— Work request —
Look for the line containing "leaves (72 pages)" and the line containing "nationwide site-based age" in the entries below. Copy those two and all lines between them exactly, leaving out pictures.

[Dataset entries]
◆ ◆ ◆ ◆
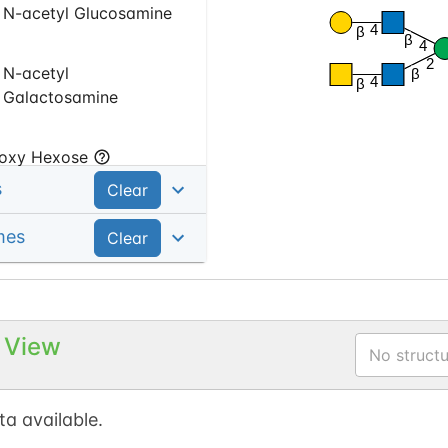
N-acetyl Glucosamine
4
β
β
4
2
N-acetyl
β
4
β
Galactosamine
oxy Hexose
s
Clear
Fucose
mes
Clear
 View
No structu
a available.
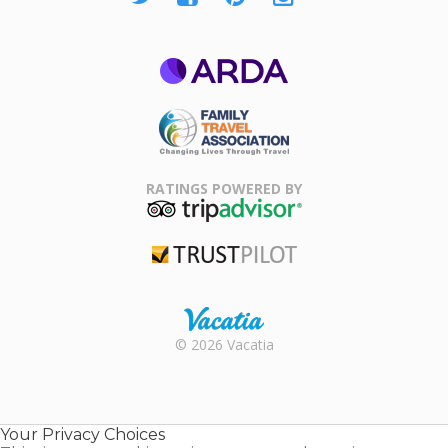
ARDA
Family Travel
Association
RATINGS POWERED BY
TripAdvisor
Trustpilot
Rental |
© 2026 Vacatia
Timeshares
for Sale |
Timeshare
Resales |
Your Privacy Choices
Vacatia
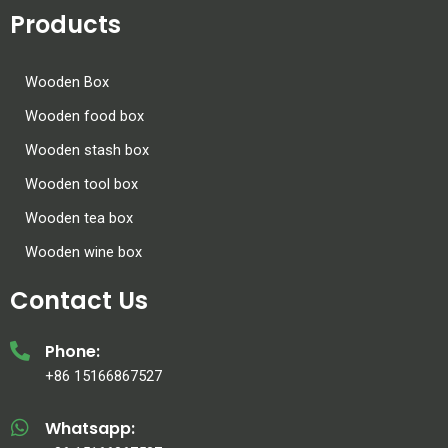
Products
Wooden Box
Wooden food box
Wooden stash box
Wooden tool box
Wooden tea box
Wooden wine box
Contact Us
Phone:
+86 15166867527
Whatsapp:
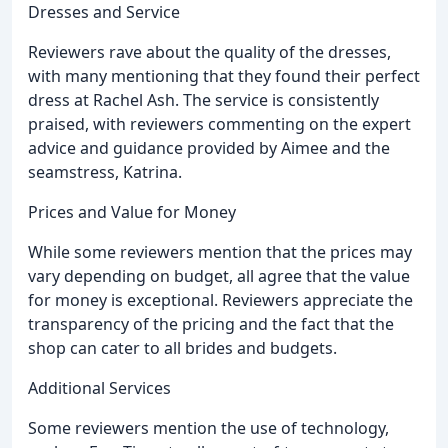
Dresses and Service
Reviewers rave about the quality of the dresses,
with many mentioning that they found their perfect
dress at Rachel Ash. The service is consistently
praised, with reviewers commenting on the expert
advice and guidance provided by Aimee and the
seamstress, Katrina.
Prices and Value for Money
While some reviewers mention that the prices may
vary depending on budget, all agree that the value
for money is exceptional. Reviewers appreciate the
transparency of the pricing and the fact that the
shop can cater to all brides and budgets.
Additional Services
Some reviewers mention the use of technology,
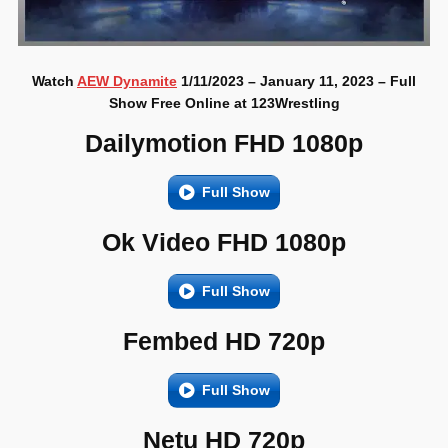
Watch
AEW Dynamite
1/11/2023 – January 11, 2023 – Full
Show Free Online at 123Wrestling
Dailymotion FHD 1080p
Full Show
Ok Video FHD 1080p
Full Show
Fembed HD 720p
Full Show
Netu HD 720p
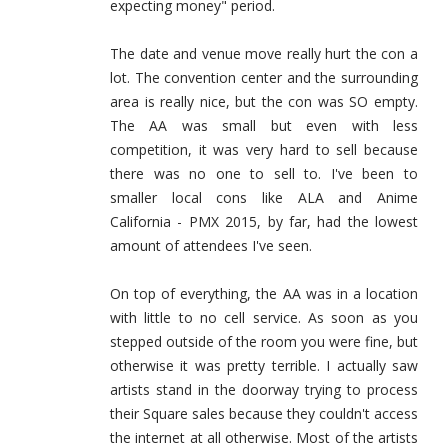
expecting money" period.
The date and venue move really hurt the con a
lot. The convention center and the surrounding
area is really nice, but the con was SO empty.
The AA was small but even with less
competition, it was very hard to sell because
there was no one to sell to. I've been to
smaller local cons like ALA and Anime
California - PMX 2015, by far, had the lowest
amount of attendees I've seen.
On top of everything, the AA was in a location
with little to no cell service. As soon as you
stepped outside of the room you were fine, but
otherwise it was pretty terrible. I actually saw
artists stand in the doorway trying to process
their Square sales because they couldn't access
the internet at all otherwise. Most of the artists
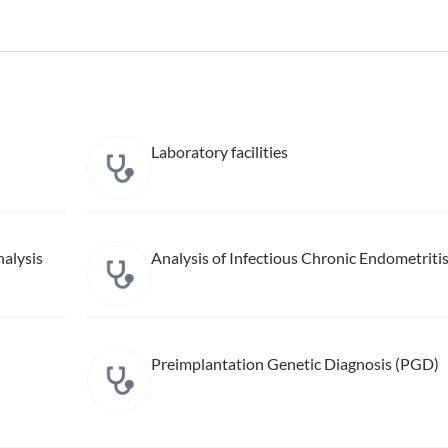
Laboratory facilities
alysis
Analysis of Infectious Chronic Endometriti
Preimplantation Genetic Diagnosis (PGD)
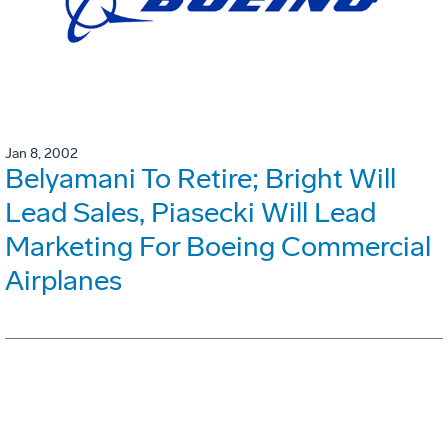
Jan 8, 2002
Belyamani To Retire; Bright Will
Lead Sales, Piasecki Will Lead
Marketing For Boeing Commercial
Airplanes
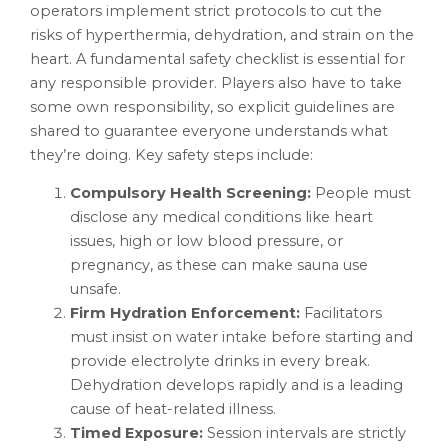
operators implement strict protocols to cut the
risks of hyperthermia, dehydration, and strain on the
heart. A fundamental safety checklist is essential for
any responsible provider. Players also have to take
some own responsibility, so explicit guidelines are
shared to guarantee everyone understands what
they’re doing. Key safety steps include:
Compulsory Health Screening:
People must
disclose any medical conditions like heart
issues, high or low blood pressure, or
pregnancy, as these can make sauna use
unsafe.
Firm Hydration Enforcement:
Facilitators
must insist on water intake before starting and
provide electrolyte drinks in every break.
Dehydration develops rapidly and is a leading
cause of heat-related illness.
Timed Exposure:
Session intervals are strictly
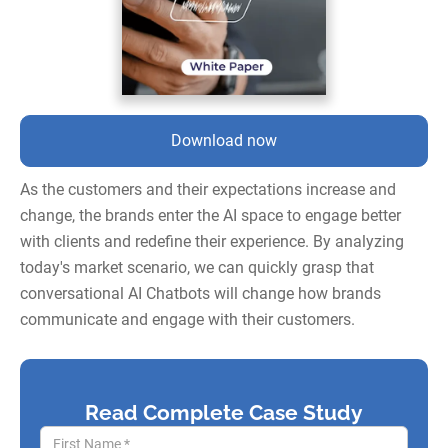
Download now
As the customers and their expectations increase and
change, the brands enter the AI space to engage better
with clients and redefine their experience. By analyzing
today's market scenario, we can quickly grasp that
conversational AI Chatbots will change how brands
communicate and engage with their customers.
Read Complete Case Study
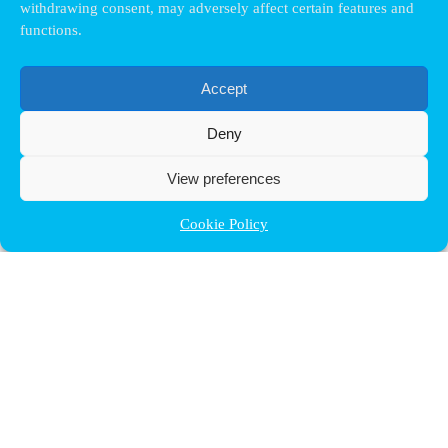
withdrawing consent, may adversely affect certain features and
functions.
Accept
Deny
View preferences
Cookie Policy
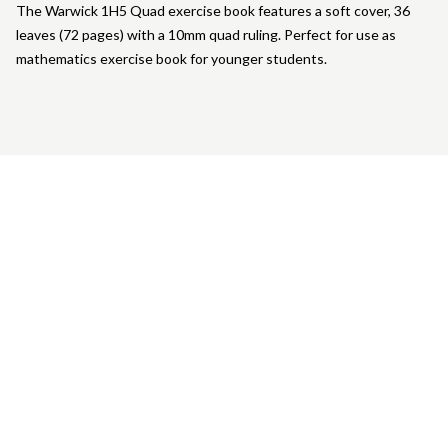
The Warwick 1H5 Quad exercise book features a soft cover, 36
leaves (72 pages) with a 10mm quad ruling. Perfect for use as
mathematics exercise book for younger students.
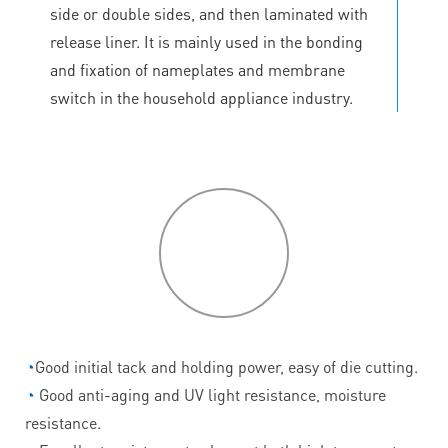
side or double sides, and then laminated with
release liner. It is mainly used in the bonding
and fixation of nameplates and membrane
switch in the household appliance industry.
P
roduct
features
◔
Good initial tack and holding power, easy of die cutting.
◔
Good anti-aging and UV light resistance, moisture
resistance.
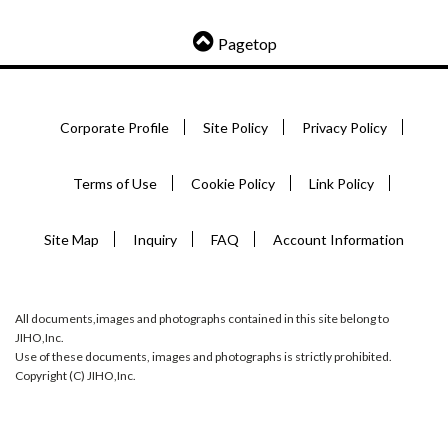
Pagetop
Corporate Profile
Site Policy
Privacy Policy
Terms of Use
Cookie Policy
Link Policy
Site Map
Inquiry
FAQ
Account Information
All documents,images and photographs contained in this site belong to
JIHO,Inc.
Use of these documents, images and photographs is strictly prohibited.
Copyright (C) JIHO,Inc.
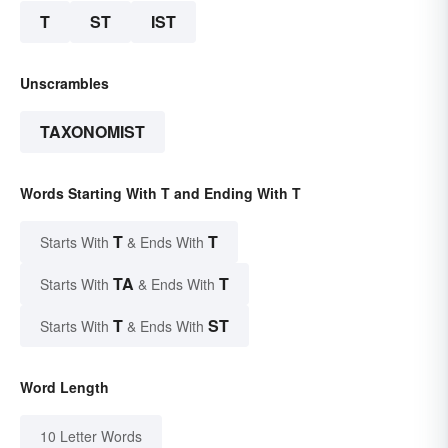
T
ST
IST
Unscrambles
TAXONOMIST
Words Starting With T and Ending With T
T
T
Starts With
& Ends With
TA
T
Starts With
& Ends With
T
ST
Starts With
& Ends With
Word Length
10 Letter Words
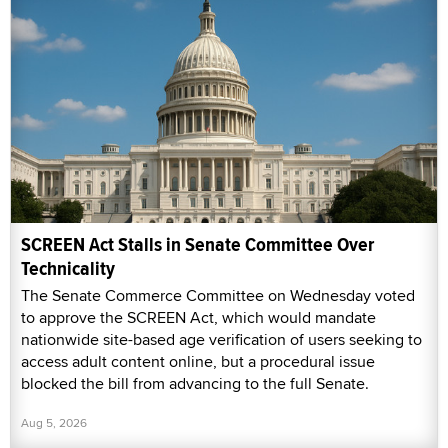
SCREEN Act Stalls in Senate Committee Over
Technicality
The Senate Commerce Committee on Wednesday voted
to approve the SCREEN Act, which would mandate
nationwide site-based age verification of users seeking to
access adult content online, but a procedural issue
blocked the bill from advancing to the full Senate.
Aug 5, 2026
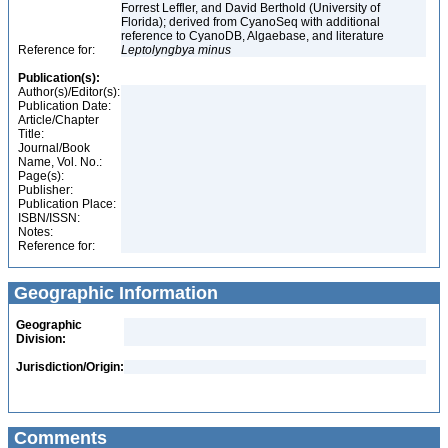
Forrest Leffler, and David Berthold (University of
Florida); derived from CyanoSeq with additional
reference to CyanoDB, Algaebase, and literature
Reference for:
Leptolyngbya
minus
Publication(s):
Author(s)/Editor(s):
Publication Date:
Article/Chapter
Title:
Journal/Book
Name, Vol. No.:
Page(s):
Publisher:
Publication Place:
ISBN/ISSN:
Notes:
Reference for:
Geographic Information
Geographic
Division:
Jurisdiction/Origin:
Comments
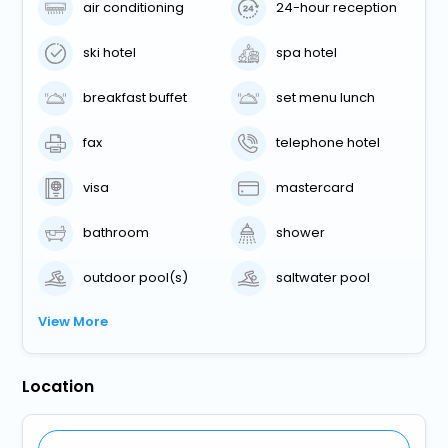
air conditioning
24-hour reception
ski hotel
spa hotel
breakfast buffet
set menu lunch
fax
telephone hotel
visa
mastercard
bathroom
shower
outdoor pool(s)
saltwater pool
View More
Location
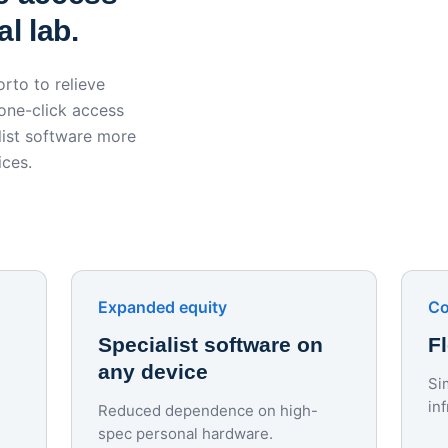
l lab.
rto to relieve
 one-click access
ist software more
ices.
Expanded equity
Co
Specialist software on
F
any device
Si
in
Reduced dependence on high-
spec personal hardware.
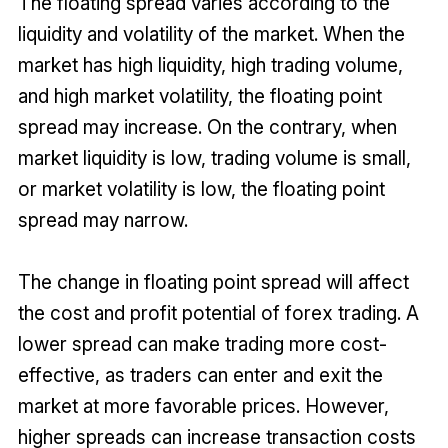
The floating spread varies according to the
liquidity and volatility of the market. When the
market has high liquidity, high trading volume,
and high market volatility, the floating point
spread may increase. On the contrary, when
market liquidity is low, trading volume is small,
or market volatility is low, the floating point
spread may narrow.
The change in floating point spread will affect
the cost and profit potential of forex trading. A
lower spread can make trading more cost-
effective, as traders can enter and exit the
market at more favorable prices. However,
higher spreads can increase transaction costs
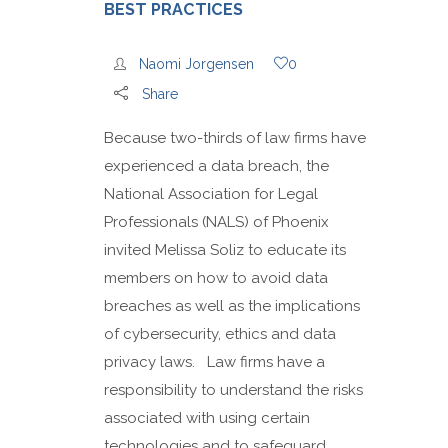
BEST PRACTICES
Naomi Jorgensen
0
Share
Because two-thirds of law firms have
experienced a data breach, the
National Association for Legal
Professionals (NALS) of Phoenix
invited Melissa Soliz to educate its
members on how to avoid data
breaches as well as the implications
of cybersecurity, ethics and data
privacy laws. Law firms have a
responsibility to understand the risks
associated with using certain
technologies and to safeguard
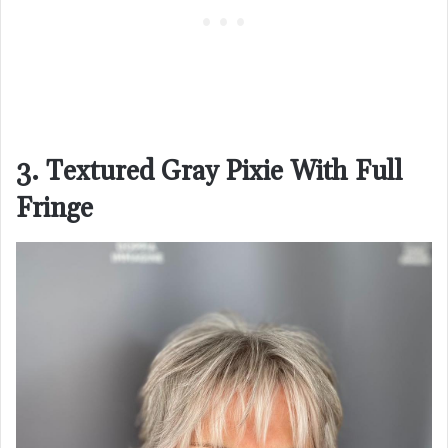
3. Textured Gray Pixie With Full
Fringe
◆ ◆ ◆ ◆
— Solution to the problem —
leaves (72 pages) with a 10mm quad ruling. Perfect for use as
mathematics exercise book for younger students.
side or double sides, and then laminated with
release liner. It is mainly used in the bonding
and fixation of nameplates and membrane
switch in the household appliance industry.
P
roduct
features
◔
Good initial tack and holding power, easy of die cutting.
◔
Good anti-aging and UV light resistance, moisture
resistance.
Pagetop
Corporate Profile
Site Policy
Privacy Policy
Terms of Use
Cookie Policy
Link Policy
Site Map
Inquiry
FAQ
Account Information
All documents,images and photographs contained in this site belong to
JIHO,Inc.
Use of these documents, images and photographs is strictly prohibited.
Copyright (C) JIHO,Inc.
T
ST
IST
Unscrambles
TAXONOMIST
Words Starting With T and Ending With T
T
T
Starts With
& Ends With
TA
T
Starts With
& Ends With
T
ST
Starts With
& Ends With
Word Length
10 Letter Words
SCREEN Act Stalls in Senate Committee Over
Technicality
The Senate Commerce Committee on Wednesday voted
to approve the SCREEN Act, which would mandate
nationwide site-based age verification of users seeking to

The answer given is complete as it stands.